BEGIN
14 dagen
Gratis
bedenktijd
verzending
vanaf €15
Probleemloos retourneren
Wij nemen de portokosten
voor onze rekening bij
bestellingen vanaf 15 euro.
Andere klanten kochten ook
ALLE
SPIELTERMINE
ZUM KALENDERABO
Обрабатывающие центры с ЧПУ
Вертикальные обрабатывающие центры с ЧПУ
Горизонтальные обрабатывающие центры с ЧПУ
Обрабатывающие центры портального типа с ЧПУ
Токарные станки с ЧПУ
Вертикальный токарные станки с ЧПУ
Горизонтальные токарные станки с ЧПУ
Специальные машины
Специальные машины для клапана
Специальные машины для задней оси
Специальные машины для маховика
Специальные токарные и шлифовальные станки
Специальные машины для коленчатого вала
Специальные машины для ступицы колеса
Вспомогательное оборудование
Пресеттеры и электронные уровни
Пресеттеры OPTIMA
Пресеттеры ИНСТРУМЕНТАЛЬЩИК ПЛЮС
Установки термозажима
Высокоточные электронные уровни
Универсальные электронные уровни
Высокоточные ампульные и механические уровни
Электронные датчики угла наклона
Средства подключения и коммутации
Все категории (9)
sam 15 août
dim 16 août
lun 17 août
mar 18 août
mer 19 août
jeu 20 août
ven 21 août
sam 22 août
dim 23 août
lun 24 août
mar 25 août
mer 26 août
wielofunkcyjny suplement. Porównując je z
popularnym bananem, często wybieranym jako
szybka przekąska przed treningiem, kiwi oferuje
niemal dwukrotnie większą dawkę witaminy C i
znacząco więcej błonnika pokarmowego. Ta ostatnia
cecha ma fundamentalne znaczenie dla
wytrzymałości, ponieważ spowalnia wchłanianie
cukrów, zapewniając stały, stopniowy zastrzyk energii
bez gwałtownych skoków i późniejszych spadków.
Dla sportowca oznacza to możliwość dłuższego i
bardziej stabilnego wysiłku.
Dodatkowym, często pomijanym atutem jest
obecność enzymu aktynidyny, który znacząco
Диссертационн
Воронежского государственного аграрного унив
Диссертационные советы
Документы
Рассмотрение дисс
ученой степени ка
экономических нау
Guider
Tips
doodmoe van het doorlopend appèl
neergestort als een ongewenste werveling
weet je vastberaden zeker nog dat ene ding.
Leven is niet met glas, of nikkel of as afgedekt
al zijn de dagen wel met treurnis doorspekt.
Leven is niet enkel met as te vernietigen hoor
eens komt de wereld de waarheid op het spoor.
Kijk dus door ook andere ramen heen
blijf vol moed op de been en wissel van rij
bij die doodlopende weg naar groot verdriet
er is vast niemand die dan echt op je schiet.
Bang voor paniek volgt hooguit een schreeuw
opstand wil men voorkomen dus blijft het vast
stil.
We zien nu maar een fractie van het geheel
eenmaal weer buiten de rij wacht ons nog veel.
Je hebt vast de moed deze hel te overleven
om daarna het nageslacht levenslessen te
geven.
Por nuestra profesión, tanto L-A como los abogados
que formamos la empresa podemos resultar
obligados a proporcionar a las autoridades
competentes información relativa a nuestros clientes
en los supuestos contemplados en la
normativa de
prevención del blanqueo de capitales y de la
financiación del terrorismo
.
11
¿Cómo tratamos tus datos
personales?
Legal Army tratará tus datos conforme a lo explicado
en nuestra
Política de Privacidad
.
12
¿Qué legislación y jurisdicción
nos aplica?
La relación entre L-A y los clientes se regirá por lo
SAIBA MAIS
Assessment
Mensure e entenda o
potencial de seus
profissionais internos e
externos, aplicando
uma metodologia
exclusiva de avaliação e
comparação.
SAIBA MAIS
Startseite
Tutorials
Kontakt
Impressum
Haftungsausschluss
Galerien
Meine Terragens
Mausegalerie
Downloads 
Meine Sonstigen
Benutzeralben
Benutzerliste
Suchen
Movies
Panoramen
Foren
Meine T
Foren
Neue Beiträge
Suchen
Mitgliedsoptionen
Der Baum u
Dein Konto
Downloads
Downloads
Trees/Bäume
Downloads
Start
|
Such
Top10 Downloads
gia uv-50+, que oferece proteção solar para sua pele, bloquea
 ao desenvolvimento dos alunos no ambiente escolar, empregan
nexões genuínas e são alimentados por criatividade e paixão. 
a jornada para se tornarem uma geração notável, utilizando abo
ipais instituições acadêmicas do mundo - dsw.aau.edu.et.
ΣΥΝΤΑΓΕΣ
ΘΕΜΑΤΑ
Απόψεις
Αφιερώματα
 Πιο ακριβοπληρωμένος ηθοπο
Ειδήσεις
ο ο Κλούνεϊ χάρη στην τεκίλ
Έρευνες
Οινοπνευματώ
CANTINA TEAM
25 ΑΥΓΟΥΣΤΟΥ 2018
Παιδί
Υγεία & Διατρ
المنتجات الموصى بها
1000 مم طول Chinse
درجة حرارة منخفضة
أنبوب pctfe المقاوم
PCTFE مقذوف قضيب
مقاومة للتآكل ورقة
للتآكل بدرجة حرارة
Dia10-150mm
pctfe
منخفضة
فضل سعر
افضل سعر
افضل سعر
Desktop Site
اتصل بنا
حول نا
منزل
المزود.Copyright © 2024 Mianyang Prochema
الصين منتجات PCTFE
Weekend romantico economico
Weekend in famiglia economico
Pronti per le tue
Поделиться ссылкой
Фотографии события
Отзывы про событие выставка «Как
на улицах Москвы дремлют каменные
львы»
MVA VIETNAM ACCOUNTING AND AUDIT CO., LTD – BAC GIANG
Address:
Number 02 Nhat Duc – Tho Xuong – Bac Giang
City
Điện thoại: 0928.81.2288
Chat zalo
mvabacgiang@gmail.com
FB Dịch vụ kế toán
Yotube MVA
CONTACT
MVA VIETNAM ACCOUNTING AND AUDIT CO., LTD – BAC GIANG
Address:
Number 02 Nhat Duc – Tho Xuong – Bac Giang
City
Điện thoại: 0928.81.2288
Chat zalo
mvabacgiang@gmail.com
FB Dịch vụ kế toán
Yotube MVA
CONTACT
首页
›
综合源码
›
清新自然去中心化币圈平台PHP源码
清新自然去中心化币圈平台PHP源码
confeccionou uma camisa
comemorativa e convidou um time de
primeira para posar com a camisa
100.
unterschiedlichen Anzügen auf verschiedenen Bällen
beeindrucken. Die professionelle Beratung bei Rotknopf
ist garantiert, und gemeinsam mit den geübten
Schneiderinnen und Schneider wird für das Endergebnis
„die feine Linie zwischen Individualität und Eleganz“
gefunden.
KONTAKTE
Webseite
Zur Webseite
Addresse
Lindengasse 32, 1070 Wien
END
Everything above from the line containing "wytrzymałości, ponieważ spowalnia wchłanianie" down to the line containing "personales?" should be copied exactly, both end lines included, and nothing else.

wytrzymałości, ponieważ spowalnia wchłanianie
cukrów, zapewniając stały, stopniowy zastrzyk energii
bez gwałtownych skoków i późniejszych spadków.
Dla sportowca oznacza to możliwość dłuższego i
bardziej stabilnego wysiłku.
Dodatkowym, często pomijanym atutem jest
obecność enzymu aktynidyny, który znacząco
Диссертационн
Воронежского государственного аграрного унив
Диссертационные советы
Документы
Рассмотрение дисс
ученой степени ка
экономических нау
Guider
Tips
doodmoe van het doorlopend appèl
neergestort als een ongewenste werveling
weet je vastberaden zeker nog dat ene ding.
Leven is niet met glas, of nikkel of as afgedekt
al zijn de dagen wel met treurnis doorspekt.
Leven is niet enkel met as te vernietigen hoor
eens komt de wereld de waarheid op het spoor.
Kijk dus door ook andere ramen heen
blijf vol moed op de been en wissel van rij
bij die doodlopende weg naar groot verdriet
er is vast niemand die dan echt op je schiet.
Bang voor paniek volgt hooguit een schreeuw
opstand wil men voorkomen dus blijft het vast
stil.
We zien nu maar een fractie van het geheel
eenmaal weer buiten de rij wacht ons nog veel.
Je hebt vast de moed deze hel te overleven
om daarna het nageslacht levenslessen te
geven.
Por nuestra profesión, tanto L-A como los abogados
que formamos la empresa podemos resultar
obligados a proporcionar a las autoridades
competentes información relativa a nuestros clientes
en los supuestos contemplados en la
normativa de
prevención del blanqueo de capitales y de la
financiación del terrorismo
.
11
¿Cómo tratamos tus datos
personales?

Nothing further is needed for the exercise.